Gregor Paul: True picture emerges behind Silver Lake standoff


It has taken an age, but at least now the true picture has emerged to explain why the New Zealand Rugby Players’ Association and New Zealand Rugby continue to butt heads about how the proposed Silver Lake deal will impact the game in this country.

The Herald has revealed a report compiled by major accountancy firm BDO and commissioned by the NZRPA, which states that if NZR takes Silver Lake’s $388m in return for a 12.5 per cent share in future commercial revenue, the national body could be a loss-making venture by 2025.

While NZR agrees this is the scenario they could be facing even if Silver Lake produces the compound annual growth rate of 8.7 per cent that they are forecasting, they heavily dispute one significant and deal-changing fact on which the BDO numbers are reached.

BDO has calculated NZR’s profit and loss based on a continuation of the current collective agreement which sees 36.56 per cent of revenue put into the Player Payment Pool (PPP).

NZR’s figures, as they relate to the Silver Lake deal, are based on only 31 per cent of income going to pay the players and hence the nub of the conflict could be said to be the battle for this 5.56 per cent of future income.

For the Silver Lake deal to stack up financially, NZR needs that 5.56 per cent currently enshrined in law to the players and this perhaps explains why the national body’s chair, Brent Impey, has made such emotive arguments in the last few days.

Impey has alluded to there being a black and white world where the players’ refusal to accept a lower percentage of future revenue will further damage the grassroots.

“It would be a terrible mistake if the players don’t eventually support this deal; a really bad mistake,” he claimed at NZR’s annual general meeting last week.

“We talk about the community game but it’s the kids running around. Go the Weymouth rugby club where there’s kids with no boots or jerseys; they struggle to get coaches and that’s replicated in many parts of New Zealand.”

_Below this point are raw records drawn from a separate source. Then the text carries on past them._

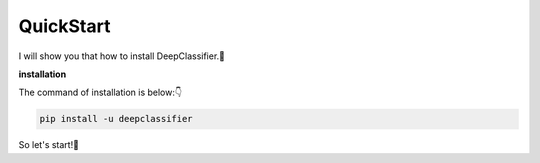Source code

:QuickStart
==========

I will show you that how to install DeepClassifier.🤩

**installation**

The command of installation is below:👇

.. code-block:: sh

 pip install -u deepclassifier


So let's start!🥳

While this argument is designed to win hearts and minds, it fails any and all credibility tests because it implies that Silver Lake’s proposal is the only thing standing between the game in New Zealand and financial ruin.

The BDO report, while demonstrating that the Silver Lake proposal is based on a premise that has not been agreed upon, also illustrates that there are two alternative financial models to consider – borrowing a smaller amount of debt from a mainstream institution or selling five percent equity to New Zealanders – that enable NZR to build reserves, fund the community game and retain the players’ share of income at its current 36.56 per cent level.

But perhaps more importantly, what the BDO report exposes is that the current stand-off between NZR and NZRPA would unlikely ever have happened had there been greater collaboration, discussion and communication between the two parties earlier in the process of looking for future investment partners.

If NZRPA had been involved in the process of finding an equity partner – as they were obliged to be under the terms of the current collective – surely any future deal would have been signed off with a pre-agreed share of revenue that was acceptable to the players while meeting NZR’s funding needs?

NZRPA agree with NZR’s assertion that the business desperately needs an injection of capital and if the two had sat around a table 18 months ago to agree the best way forward, then the money – be it Silver Lake’s, bank debt, or other private equity – would most likely already have been procured and flooding the game.

As much as NZRPA is right to suggest there should now be robust, transparent debate about how the Silver Lake deal stacks up and whether there are better options to fund the game, so too should there be equal pressure placed on the players to justify their need to retain a 36.56 per cent share and break down where it will all go.

Any investment route NZR goes down ultimately requires the All Blacks to continue being successful.

The brand is built on victories and whether it is Silver Lake’s cash or anyone else’s – the returns are made on the All Blacks and the proceeds then filter down to the community game.

The professional players are indeed a tiny cohort in number but they are the lifeblood of the rugby system and NZR must surely see that it is ultimately self-destructive to employ a form of gunboat diplomacy and effectively try to work through or around the NZRPA instead of with them.

Whoever pumps cash into the game needs to be certain that there is a strong, collaborative relationship between NZR and NZRPA – that they work in an open, transparent, robust partnership – and that, right now, is something that is not happening.